The estimates provided here from scaling of deep-sea δ18Obenthic and backstripping have large errors (±10 to ±20 m; see Materials and Methods). Given this, the agreement shown between the two estimates (Fig. 1D) is remarkable (see Materials and Methods for statistical comparisons of the two records)……..Last, to estimate the effect of the distribution of potential parameter values and temporal uncertainties on f(t), we apply a random sampling/Monte Carlo method that alters the hyperparameter values and ages of the input data drawing from their probability distributions.”

Are hyperparameters related to hyperneuroses? What year did “large errors” become insignificant?

ScienceABC123
May 16, 2020 7:55 am

Some smart people will always look upon correlation as evidence of causation. I call them “wise fools.”

Reply to  ScienceABC123
May 16, 2020 8:02 am

Correlation is a reason to examine the possibility of causation.

Jeff Alberts
Reply to  David Middleton
May 16, 2020 8:52 am

And if they can’t find it, they’ll make it up, apparently.

MarkW
Reply to  Jeff Alberts
May 16, 2020 9:52 am

You sir, are obviously well trained in the art of climate science.

MarkW
Reply to  ScienceABC123
May 16, 2020 9:51 am

Correlation is not causation. However it’s often a good clue as to where to start looking for causation.

Ian Hawthorn
Reply to  MarkW
May 16, 2020 9:10 pm

Correlation has no direction; causation does. The first question you have to consider when trying to go from correlation to causation is what causes what. Almost no consideration has been given to the notion that warming since the little ice age has caused CO2 levels to increase. It is assumed that causation runs entirely in the opposite direction. An obvious physical mechanism and much evidence to the contrary is ignored.

MarkW
May 16, 2020 9:21 am

It’s not changes in the orbit, therefore it must be caused by man.
Is there any logical fail that these guys won’t use to advance their cause?

Johanus
May 16, 2020 12:11 pm

@Article
“The largest sea-level decline took place during the last glacial period about 20,000 years ago, when the water level dropped by about 400 feet. That was followed by a foot per decade rise in sea level – a rapid pace that slowed from 10,000 to 2,000 years ago. Sea-level rise was then at a standstill until around 1900, when rates began rising as human activities began influencing the climate.”

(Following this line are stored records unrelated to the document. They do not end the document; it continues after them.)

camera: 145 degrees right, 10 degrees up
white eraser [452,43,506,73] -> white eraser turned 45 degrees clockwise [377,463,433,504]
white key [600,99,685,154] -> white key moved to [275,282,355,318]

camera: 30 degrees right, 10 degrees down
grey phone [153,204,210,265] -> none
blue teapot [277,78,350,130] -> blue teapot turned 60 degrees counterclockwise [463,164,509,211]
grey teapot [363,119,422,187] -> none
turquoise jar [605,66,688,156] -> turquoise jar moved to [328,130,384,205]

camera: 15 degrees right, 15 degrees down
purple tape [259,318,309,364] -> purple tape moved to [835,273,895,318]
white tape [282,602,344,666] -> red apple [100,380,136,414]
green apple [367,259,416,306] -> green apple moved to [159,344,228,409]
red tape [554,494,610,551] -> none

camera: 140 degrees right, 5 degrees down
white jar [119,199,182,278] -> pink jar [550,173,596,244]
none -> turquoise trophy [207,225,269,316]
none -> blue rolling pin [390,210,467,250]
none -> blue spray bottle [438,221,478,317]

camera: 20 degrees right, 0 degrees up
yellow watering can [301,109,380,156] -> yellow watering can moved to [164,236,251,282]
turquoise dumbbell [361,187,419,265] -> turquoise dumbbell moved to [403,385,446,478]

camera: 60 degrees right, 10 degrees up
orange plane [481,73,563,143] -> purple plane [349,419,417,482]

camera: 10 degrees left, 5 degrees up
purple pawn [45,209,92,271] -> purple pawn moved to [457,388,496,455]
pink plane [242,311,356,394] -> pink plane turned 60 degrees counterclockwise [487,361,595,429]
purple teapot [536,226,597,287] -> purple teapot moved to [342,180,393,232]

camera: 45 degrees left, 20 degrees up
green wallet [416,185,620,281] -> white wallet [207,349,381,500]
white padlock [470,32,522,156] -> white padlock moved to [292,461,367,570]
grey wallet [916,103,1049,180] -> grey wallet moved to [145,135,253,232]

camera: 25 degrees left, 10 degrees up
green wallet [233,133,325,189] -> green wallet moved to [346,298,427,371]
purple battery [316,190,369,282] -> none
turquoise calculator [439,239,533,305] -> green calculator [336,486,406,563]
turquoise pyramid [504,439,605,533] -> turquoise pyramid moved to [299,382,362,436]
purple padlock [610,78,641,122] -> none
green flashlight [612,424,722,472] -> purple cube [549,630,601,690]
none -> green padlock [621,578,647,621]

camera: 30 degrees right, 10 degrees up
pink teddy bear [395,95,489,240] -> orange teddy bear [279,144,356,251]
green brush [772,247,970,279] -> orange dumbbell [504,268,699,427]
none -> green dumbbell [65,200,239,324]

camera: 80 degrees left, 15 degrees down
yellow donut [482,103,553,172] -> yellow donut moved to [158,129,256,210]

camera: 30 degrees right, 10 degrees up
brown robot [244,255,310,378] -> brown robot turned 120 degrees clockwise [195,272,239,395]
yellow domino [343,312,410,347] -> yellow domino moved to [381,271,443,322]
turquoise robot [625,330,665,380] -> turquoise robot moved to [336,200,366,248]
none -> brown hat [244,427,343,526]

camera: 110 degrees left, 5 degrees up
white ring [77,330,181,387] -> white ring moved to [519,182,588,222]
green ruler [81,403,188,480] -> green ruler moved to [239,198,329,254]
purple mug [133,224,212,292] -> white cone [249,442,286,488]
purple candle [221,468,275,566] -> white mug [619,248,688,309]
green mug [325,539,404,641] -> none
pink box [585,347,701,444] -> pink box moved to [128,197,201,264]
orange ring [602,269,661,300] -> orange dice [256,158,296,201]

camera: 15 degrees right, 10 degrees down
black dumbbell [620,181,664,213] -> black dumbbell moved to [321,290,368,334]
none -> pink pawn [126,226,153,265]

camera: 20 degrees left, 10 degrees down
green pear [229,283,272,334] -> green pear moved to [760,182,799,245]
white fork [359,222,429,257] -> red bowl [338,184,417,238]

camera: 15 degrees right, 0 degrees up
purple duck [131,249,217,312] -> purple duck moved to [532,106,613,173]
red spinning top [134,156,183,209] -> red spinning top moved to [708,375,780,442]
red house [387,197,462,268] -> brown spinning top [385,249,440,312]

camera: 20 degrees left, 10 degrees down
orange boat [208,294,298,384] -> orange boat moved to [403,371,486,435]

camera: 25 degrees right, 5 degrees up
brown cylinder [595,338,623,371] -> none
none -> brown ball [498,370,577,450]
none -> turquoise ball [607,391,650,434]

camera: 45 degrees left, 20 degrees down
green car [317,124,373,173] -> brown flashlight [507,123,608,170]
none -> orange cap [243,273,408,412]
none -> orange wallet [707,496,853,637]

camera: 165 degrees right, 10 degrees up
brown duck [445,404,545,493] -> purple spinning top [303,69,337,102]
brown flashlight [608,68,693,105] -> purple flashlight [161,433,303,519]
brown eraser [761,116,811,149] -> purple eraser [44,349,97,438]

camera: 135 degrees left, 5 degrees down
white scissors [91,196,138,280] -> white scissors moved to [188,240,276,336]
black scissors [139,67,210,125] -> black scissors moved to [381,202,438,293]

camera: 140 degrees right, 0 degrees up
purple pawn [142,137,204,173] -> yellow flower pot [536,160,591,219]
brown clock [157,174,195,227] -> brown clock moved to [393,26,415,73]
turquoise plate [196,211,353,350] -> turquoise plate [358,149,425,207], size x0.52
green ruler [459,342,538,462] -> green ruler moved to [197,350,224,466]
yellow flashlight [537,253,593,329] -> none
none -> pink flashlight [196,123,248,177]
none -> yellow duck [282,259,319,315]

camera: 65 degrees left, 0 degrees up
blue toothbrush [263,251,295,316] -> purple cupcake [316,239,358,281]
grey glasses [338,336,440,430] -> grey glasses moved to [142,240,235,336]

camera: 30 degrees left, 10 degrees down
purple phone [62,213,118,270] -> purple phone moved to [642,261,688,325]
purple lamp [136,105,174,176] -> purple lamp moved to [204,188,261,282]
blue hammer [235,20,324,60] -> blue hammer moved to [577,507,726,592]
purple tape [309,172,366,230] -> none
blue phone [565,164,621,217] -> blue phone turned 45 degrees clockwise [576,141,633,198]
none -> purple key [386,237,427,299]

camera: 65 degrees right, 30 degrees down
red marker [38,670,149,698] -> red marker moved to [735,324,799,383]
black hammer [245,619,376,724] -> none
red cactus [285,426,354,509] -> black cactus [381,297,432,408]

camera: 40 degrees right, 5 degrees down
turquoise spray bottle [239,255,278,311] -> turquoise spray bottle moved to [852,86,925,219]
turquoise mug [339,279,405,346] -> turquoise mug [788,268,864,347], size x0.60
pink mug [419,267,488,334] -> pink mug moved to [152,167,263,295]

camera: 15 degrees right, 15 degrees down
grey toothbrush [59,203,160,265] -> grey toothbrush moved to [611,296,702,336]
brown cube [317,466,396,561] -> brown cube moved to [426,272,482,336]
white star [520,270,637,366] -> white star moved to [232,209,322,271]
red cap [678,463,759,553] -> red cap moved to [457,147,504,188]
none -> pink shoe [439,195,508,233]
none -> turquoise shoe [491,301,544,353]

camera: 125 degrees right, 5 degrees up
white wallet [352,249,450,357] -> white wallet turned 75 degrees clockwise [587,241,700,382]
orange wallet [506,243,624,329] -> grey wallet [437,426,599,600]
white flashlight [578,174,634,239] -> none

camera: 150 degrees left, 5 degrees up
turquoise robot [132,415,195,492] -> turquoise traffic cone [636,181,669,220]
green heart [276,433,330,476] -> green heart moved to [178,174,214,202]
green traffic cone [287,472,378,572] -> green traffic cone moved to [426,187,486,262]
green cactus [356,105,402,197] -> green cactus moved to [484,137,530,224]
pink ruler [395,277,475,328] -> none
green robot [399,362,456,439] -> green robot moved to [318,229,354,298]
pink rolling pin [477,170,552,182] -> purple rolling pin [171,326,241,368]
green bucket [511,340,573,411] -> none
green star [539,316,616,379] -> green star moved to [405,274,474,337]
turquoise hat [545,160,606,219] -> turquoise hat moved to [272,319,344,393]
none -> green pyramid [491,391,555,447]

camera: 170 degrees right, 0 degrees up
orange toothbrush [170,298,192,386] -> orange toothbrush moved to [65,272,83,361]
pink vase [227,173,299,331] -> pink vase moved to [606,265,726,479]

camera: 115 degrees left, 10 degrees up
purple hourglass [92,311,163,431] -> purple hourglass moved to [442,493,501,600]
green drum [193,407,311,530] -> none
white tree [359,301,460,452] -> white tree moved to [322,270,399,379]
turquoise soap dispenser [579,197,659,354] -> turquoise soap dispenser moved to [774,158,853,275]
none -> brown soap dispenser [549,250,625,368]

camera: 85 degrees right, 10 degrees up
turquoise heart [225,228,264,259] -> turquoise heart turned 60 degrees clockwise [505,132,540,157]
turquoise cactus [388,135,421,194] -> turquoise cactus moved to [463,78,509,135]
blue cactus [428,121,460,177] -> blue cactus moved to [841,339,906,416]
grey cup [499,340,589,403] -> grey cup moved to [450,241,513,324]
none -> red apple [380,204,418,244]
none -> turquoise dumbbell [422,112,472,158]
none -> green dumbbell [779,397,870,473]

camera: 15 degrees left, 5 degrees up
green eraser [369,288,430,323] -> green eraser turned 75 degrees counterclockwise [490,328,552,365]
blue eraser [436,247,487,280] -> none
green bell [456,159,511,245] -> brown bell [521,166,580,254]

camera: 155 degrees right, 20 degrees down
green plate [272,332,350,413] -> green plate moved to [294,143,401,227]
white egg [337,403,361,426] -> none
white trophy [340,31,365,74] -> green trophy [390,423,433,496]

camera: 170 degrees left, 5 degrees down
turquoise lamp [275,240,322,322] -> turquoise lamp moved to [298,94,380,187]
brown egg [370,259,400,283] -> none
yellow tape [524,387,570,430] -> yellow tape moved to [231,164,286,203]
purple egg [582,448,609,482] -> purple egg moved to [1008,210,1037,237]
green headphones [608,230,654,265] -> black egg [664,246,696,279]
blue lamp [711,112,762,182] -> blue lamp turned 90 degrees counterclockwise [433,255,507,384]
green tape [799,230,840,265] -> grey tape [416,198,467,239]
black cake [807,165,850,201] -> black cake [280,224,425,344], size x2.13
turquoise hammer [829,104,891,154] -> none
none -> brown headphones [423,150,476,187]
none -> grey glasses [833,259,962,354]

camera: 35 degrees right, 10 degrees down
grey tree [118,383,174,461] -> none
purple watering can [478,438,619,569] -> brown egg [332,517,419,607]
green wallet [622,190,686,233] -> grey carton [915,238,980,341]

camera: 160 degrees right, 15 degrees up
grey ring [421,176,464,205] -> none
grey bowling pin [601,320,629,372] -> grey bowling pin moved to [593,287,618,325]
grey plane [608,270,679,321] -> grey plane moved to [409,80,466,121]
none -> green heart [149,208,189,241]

Yes, sea levels have risen since the last Ice Age. But was it it a monotonic rise, as strongly implied by the bold text above?

If so, why are so many ancient Roman and medieval seaports ‘high and dry inland’ today? For example, Burgh and Harlech castles, which once stood at the edge of the sea, are now a mile or so inland, in spite of considerable subsidence of the land over the centuries?

May 16, 2020 12:27 pm

They can’t possibly know what CO2 and sea levels were over the last 66 million years, much less the cause of sea level variations. Re sea level, consider how much tectonic activity there has been. The Atlantic Ocean is only about 180 million years old.